Talvez seja por isso que o tribunal se recusa a permitir fotografias da obra sem consentimento prévio, adquiridas por meio de um processo que, segundo as autoridades, levaria cerca de 15 dias. Isso também pode explicar por que um guia nomeado pelo tribunal, mostrando os estudantes de direito em uma tarde recente, se concentrou em uma pintura mais abstrata de Orozco que mostrava as riquezas do México em ouro e óleo.
Tenho certeza de que o pessoal da Suprema Corte adoraria que seus murais não estivessem lá, disse Luke. É um espelho que revela sua própria corrupção.
Outro desafio para Orozco pode ser sua própria família. Enquanto Rivera deixou o controle de seu legado para um patrono, Dolores Olmedo, e um fundo afiliado a um banco, os direitos de grande parte do trabalho de Orozco são controlados por seu filho mais velho, Clemente Orozco, 89, que é conhecido pelo controle rígido do trabalho de seu pai. arquivos e para ações judiciais.

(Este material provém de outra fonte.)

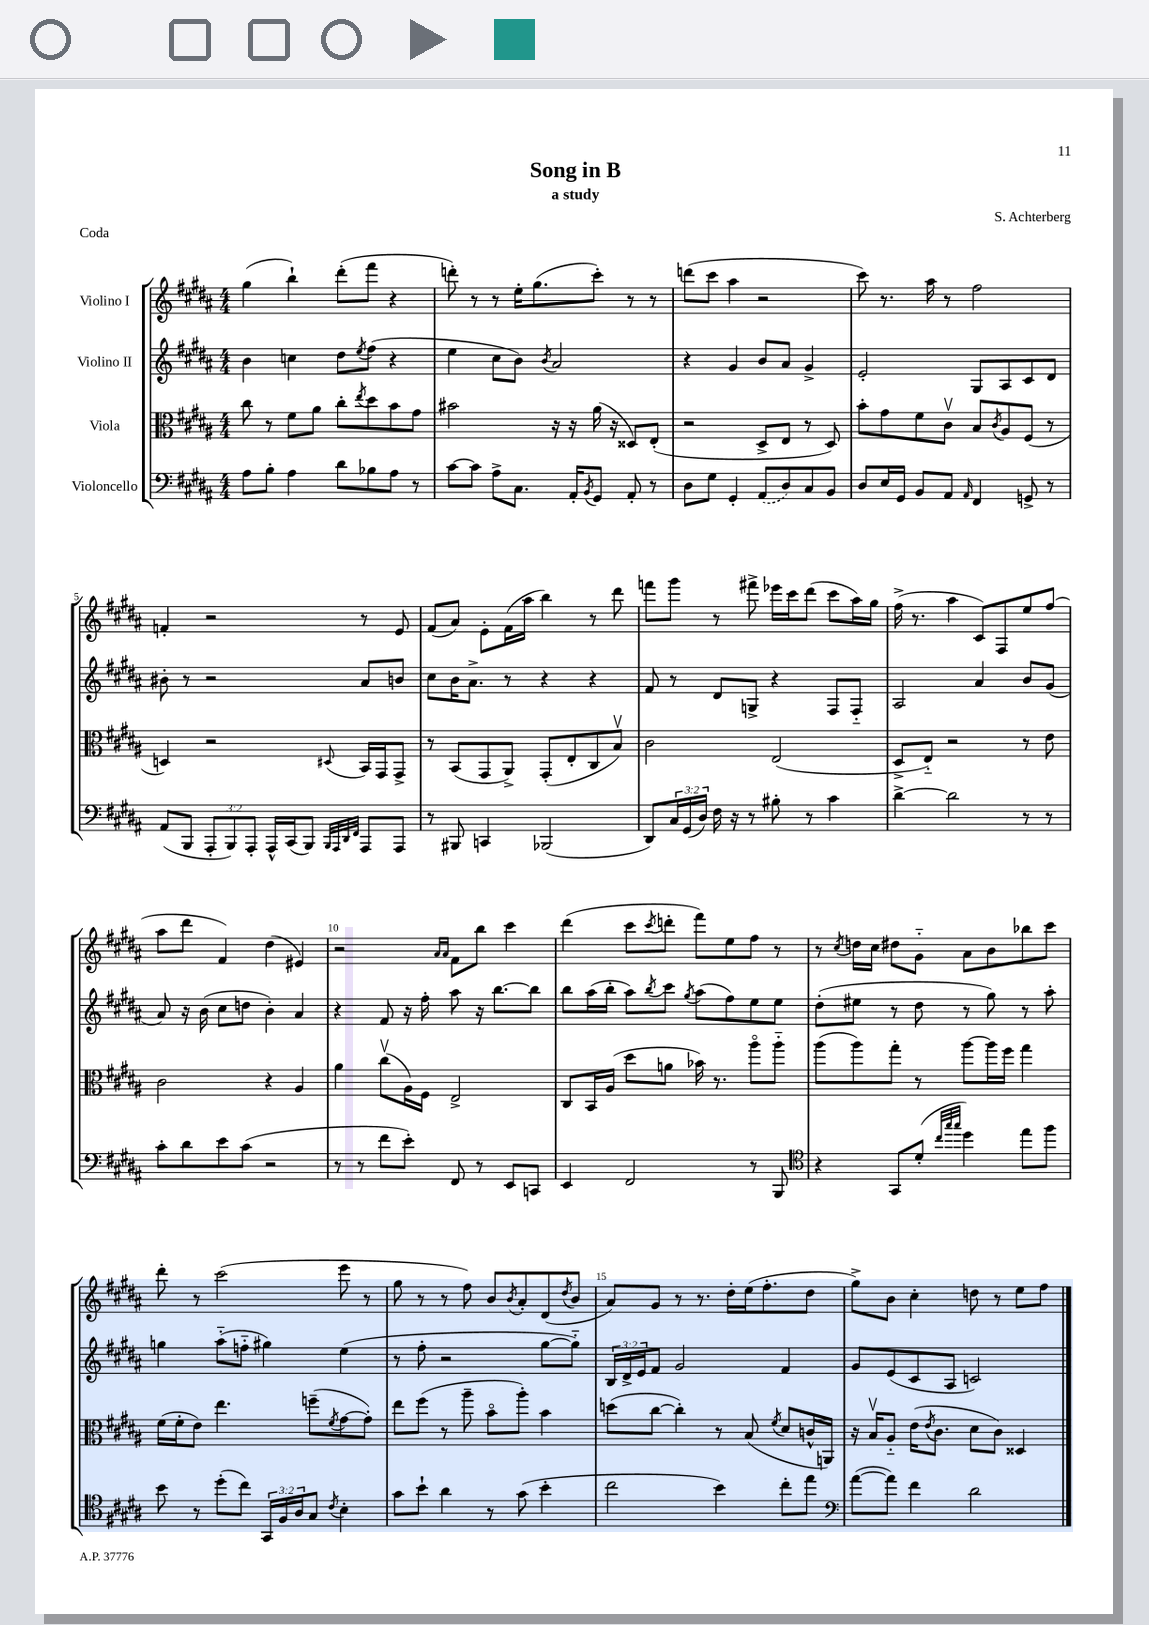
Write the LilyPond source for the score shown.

\header { title = "Song in B" composer = "S. Achterberg" subtitle = "a study" piece = "Coda" }
<<
\new StaffGroup <<
\new Staff = "s0" \with { instrumentName = "Violino I" } {
    \clef treble \key b \major \numericTimeSignature \time 4/4
    gis''4( b''4-!) dis'''8-.( fis'''8 r4 |
    d'''8-.) r8 r8 e''16-. gis''8.( cis'''8-.) r8 r8 |
    d'''8( cis'''8 ais''4 r2 |
    cis'''8) r8. ais''16 r8 fis''2 |
    f'4-. r2 r8 e'8 |
    fis'8( ais'8) e'8-. fis'16( ais''16 b''4) r8 dis'''8 |
    f'''8 gis'''8 r8 fis'''8-> ees'''16 cis'''16 dis'''8( cis'''8 ais''16) gis''16 |
    fis''16->( r8. ais''4 cis'8) fis8 e''8 fis''8( |
    ais''8 dis'''8 fis'4) dis''4( eis'4) |
    r2 \grace { ais'16 ais'16 } fis'8 b''8 cis'''4 |
    dis'''4( cis'''8 \acciaccatura { cis'''8 } d'''8-. fis'''8) e''8 fis''8 r8 |
    r8 \acciaccatura { cis''8 } d''16 cis''16 dis''8 gis'8-_ ais'8 b'8 bes''8 cis'''8 |
    dis'''8-. r8 cis'''2( e'''8 r8 |
    gis''8 r8 r8 fis''8) b'8 \acciaccatura { b'8 } ais'8-. dis'8( \acciaccatura { dis''8 } b'8 |
    ais'8) gis'8 r8 r8. dis''16-. e''16( fis''8.-. dis''8 |
    gis''8->) b'8 cis''4-. d''8 r8 e''8 fis''8 \bar "|." |
}
\new Staff = "s1" \with { instrumentName = "Violino II" } {
    \clef treble \key b \major \numericTimeSignature \time 4/4 \override Staff.TupletNumber.text = #tuplet-number::calc-fraction-text
    b'4 c''4 dis''8 \acciaccatura { e''8 } fis''8( r4 |
    e''4 cis''8 b'8) \acciaccatura { b'8 } ais'2 |
    r4 gis'4 b'8 ais'8 gis'4-> |
    e'2-. gis8 ais8 cis'8 dis'8 |
    bis'8-. r8 r2 ais'8 b'8 |
    cis''8 b'16 ais'8.-> r8 r4 r4 |
    fis'8 r8 dis'8 g8-> r4 fis8 fis8-_ |
    ais2 ais'4 b'8 gis'8( |
    ais'8) r16 b'16( cis''8 d''8 b'4-.) ais'4 |
    r4 fis'8 r16 fis''16-. ais''8 r16 b''8.~ b''8 |
    b''8 ais''16( b''16-. ais''8) \acciaccatura { b''8 } cis'''8 \acciaccatura { gis''8 } ais''8( fis''8) e''8 e''8 |
    dis''8-.( eis''8 r8 dis''8 r8 gis''8) r8 ais''8-. |
    g''4 ais''8-_( f''8-_ gis''4) e''4( |
    r8 fis''8-. r2 gis''8~ gis''8-_) |
    \tuplet 3/2 { b16 dis'16-> e'16 } fis'8 gis'2 fis'4 |
    gis'8 e'8( cis'8 ais8 c'2) \bar "|." |
}
\new Staff = "s2" \with { instrumentName = "Viola" } {
    \clef alto \key b \major \numericTimeSignature \time 4/4
    cis''8 r8 fis'8 ais'8 cis''8-. \acciaccatura { e''8 } dis''8 b'8 gis'8 |
    bis'2 r16 r16 ais'16( r16 disis8) e8-.( |
    r2 dis8-> e8 r8 dis8) |
    b'8-. gis'8 fis'8 cis'8\upbow b8 \acciaccatura { cis'8 } ais8 fis8( r8 |
    d4) r2 \appoggiatura { dis8 } b,16 gis,16 gis,8-> |
    r8 b,8( gis,8 ais,8->) gis,8-.( e8-. cis8 b8\upbow) |
    cis'2 e2( |
    dis8-> e8-_) r2 r8 e'8 |
    cis'2 r4 ais4 |
    ais'4 cis''8\upbow( ais16) fis16 e2-> |
    cis8 b,16 ais16( dis''8 a'8 bes'16) r8. ais''8\flageolet ais''8-_ |
    ais''8( ais''8) gis''8-. r8 ais''8~ ais''16 fis''16 gis''4 |
    fis'16( fis'16-. e'8) e''4. f''8--( \acciaccatura { fis'8 } gis'8~ gis'8-.) |
    e''8 fis''8( r8 ais''8-- b'8\flageolet ais''8-.) b'4 |
    d''8( cis''8~ cis''4-.) r8 b8( \acciaccatura { fis'8 } dis'8 c'16-^ a,16) |
    r16 b16\upbow ais8-_ e'16( \acciaccatura { e'8 } cis'8. dis'8 cis'8) disis4 \bar "|." |
}
\new Staff = "s3" \with { instrumentName = "Violoncello" } {
    \clef bass \key b \major \numericTimeSignature \time 4/4 \override Staff.TupletNumber.text = #tuplet-number::calc-fraction-text
    ais8 b8-. ais4 dis'8 bes8 ais8 r8 |
    cis'8~ cis'8 ais8-> cis8. ais,16-. \acciaccatura { b,8 } gis,8 ais,8-. r8 |
    dis8 gis8 gis,4-. \once \slurDashed ais,8( dis8) cis8 b,8 |
    dis8 e16 gis,16 b,8 ais,8 \grace { ais,16 } fis,4 g,8-> r8 |
    ais,8( b,,8 \tuplet 3/2 { ais,,8-. b,,8) ais,,8-. } ais,,16-^ cis,16( b,,8) \grace { b,,32 ais,,32 dis,32 fis,32 } ais,,8 ais,,8 |
    r8 bis,,8 c,4 bes,,2( |
    dis,8) \tuplet 3/2 { cis16 gis,16( dis16) } fis16 r16 r8 bis8-. r8 cis'4 |
    dis'4~-> dis'2 r8 r8 |
    cis'8-. dis'8 e'8 cis'8( r2 |
    r8 r8 fis'8 e'8-.) fis,8 r8 e,8 c,8 |
    e,4 fis,2 r8 b,,8 |
    \clef tenor r4 gis,8 dis'8-.( \grace { cis''32 gis''32 gis''32 } dis''4) e''8 fis''8 |
    b'8 r8 dis''8-.( cis''8) \tuplet 3/2 { gis,16 fis16 ais16 } gis8 \acciaccatura { cis'8 } b4-. |
    gis'8 b'8-! ais'4 r8 gis'8( b'4-. |
    cis''2 b'4) cis''8-. e''8 |
    \clef bass ais'8~( ais'8) fis'4 dis'2 \bar "|." |
}
>>
>>
\layout { \context { \Score \override BarNumber.break-visibility = ##(#f #t #t) barNumberVisibility = #(every-nth-bar-number-visible 5) } }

Em entrevistas, ele se retrata como um defensor de Orozco. Questionado sobre comparações entre os muralistas mexicanos, ele disse que Rivera deveria ser visto mais como um artista decorativo cujo histrionismo o tornou mais popular, ao contrário de seu pai, um gênio cujo trabalho está além da compreensão da maioria do público.
Mas ele também tornou mais difícil explicar ou reinterpretar seu pai, de acordo com vários estudiosos que disseram que Clemente Orozco freqüentemente ameaça cortar o acesso a fontes primárias, ou processar, se ele não gostar de para onde um projeto está indo.
Ele também entrou com uma ação neste ano alegando que o Instituto Cultural Cabañas está violando seus direitos autorais ao cobrar das pessoas que vejam os murais pintados para o público, o que levou as autoridades a argumentar que o estado pagou pelos murais e pelos direitos anos atrás. O estado afirma que Orozco está lutando por royalties sobre a admissão de visitantes; ele disse que o acesso deveria ser gratuito.
Se ele estivesse vivo, esse tipo de disputa - e a indiferença perpétua do México - provavelmente não teria surpreendido José Clemente Orozco. Ele tinha visto seu trabalho coberto e destruído antes de morrer e escreveu em sua autobiografia que o egoísmo e o gosto pela riqueza e pelo poder freqüentemente minavam ideais artísticos e políticos mais amplos. Em última análise, escreveu ele, as pessoas anseiam pelo familiar.
As massas, a coletividade como ele a chamou, mais gostam de açúcar, mel e doces, disse ele. Diabetic art. Quanto maior a quantidade de açúcar, maior o sucesso comercial.